---------- Vorliegender Text

Rückführung von Zivilpersonen aus der UdSSR
24. Dezember 1955
1. Bericht zur Rückführung von Zivilpersonen aus der UdSSR [Information M 32/55]
Am 18.12.1955 traf in Frankfurt/Oder ein Transport mit 729 Erwachsenen und 383 Kindern aus der Sowjetunion ein.1 Da die Kapazität des Lagers Fürstenwalde2 erschöpft war, wurden die Personen mit im Lager Eisenach3 untergebracht, sodass diese wie folgt verteilt wurden: Lager Fürstenwalde 678 Personen, Lager Eisenach 434 Personen, insgesamt 1 112 Personen.
Am 23.12.1955 wurden vom Lager Fürstenwalde ca. 250 Personen nach Westdeutschland entlassen, während bis zum 21.12.1955 103 Personen aus dem Lager Eisenach nach Westdeutschland entlassen werden.

--------------------
---------- Bereitgestelltes Material

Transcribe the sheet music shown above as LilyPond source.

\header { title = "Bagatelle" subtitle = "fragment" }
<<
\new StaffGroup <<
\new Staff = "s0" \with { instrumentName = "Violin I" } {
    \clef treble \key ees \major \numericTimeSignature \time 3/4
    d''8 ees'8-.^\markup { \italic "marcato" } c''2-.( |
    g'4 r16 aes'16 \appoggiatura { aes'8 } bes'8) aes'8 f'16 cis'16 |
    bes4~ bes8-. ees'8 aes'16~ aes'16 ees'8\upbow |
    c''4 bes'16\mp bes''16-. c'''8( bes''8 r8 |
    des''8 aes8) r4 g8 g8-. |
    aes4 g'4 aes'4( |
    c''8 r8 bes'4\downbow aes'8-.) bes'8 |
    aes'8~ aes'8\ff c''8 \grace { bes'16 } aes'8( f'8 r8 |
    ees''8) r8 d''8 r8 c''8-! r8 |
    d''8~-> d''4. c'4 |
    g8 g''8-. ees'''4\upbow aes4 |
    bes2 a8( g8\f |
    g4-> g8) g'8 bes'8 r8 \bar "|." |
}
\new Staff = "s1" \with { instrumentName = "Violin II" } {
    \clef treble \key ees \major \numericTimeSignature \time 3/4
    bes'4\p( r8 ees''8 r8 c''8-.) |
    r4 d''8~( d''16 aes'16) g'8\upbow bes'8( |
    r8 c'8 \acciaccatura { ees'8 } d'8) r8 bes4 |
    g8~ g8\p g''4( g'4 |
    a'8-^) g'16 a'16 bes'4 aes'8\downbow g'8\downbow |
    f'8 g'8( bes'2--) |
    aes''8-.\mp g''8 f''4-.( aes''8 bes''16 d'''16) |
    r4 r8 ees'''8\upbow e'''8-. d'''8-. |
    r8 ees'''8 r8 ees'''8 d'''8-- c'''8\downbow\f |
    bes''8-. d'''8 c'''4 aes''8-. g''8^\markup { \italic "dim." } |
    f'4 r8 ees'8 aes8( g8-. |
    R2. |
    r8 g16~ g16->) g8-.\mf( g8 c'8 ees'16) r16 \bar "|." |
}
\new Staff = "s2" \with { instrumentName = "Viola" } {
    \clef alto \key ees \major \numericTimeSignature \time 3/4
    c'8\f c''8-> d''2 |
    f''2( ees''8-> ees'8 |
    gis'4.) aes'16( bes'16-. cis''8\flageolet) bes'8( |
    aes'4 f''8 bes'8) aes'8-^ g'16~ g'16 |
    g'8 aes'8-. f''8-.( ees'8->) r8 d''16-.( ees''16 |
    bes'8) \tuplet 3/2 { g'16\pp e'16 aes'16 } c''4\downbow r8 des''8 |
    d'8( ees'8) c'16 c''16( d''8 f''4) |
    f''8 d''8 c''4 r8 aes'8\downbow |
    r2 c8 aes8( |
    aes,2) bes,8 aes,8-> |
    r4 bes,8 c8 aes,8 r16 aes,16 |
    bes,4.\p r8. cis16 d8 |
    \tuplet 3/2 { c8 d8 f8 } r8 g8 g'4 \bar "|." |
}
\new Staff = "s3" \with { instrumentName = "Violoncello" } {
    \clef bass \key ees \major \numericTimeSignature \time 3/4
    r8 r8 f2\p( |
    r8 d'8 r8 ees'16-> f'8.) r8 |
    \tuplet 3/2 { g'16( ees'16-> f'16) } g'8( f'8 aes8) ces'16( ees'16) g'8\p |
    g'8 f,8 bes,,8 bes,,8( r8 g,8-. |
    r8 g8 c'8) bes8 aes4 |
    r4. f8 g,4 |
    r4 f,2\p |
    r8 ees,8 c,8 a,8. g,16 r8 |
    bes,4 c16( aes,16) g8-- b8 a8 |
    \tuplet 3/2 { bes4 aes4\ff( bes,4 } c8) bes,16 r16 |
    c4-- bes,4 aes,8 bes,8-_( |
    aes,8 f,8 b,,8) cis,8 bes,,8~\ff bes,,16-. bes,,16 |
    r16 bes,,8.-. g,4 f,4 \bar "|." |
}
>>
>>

--------------------

Gib den Bericht zur Rückführung von "Am 23.12.1955 wurden" bis "Westdeutschland entlassen werden." noch einmal wieder und tausche dabei "entlassen" gegen "überführt" aus.

Am 23.12.1955 wurden vom Lager Fürstenwalde ca. 250 Personen nach Westdeutschland überführt, während bis zum 21.12.1955 103 Personen aus dem Lager Eisenach nach Westdeutschland überführt werden.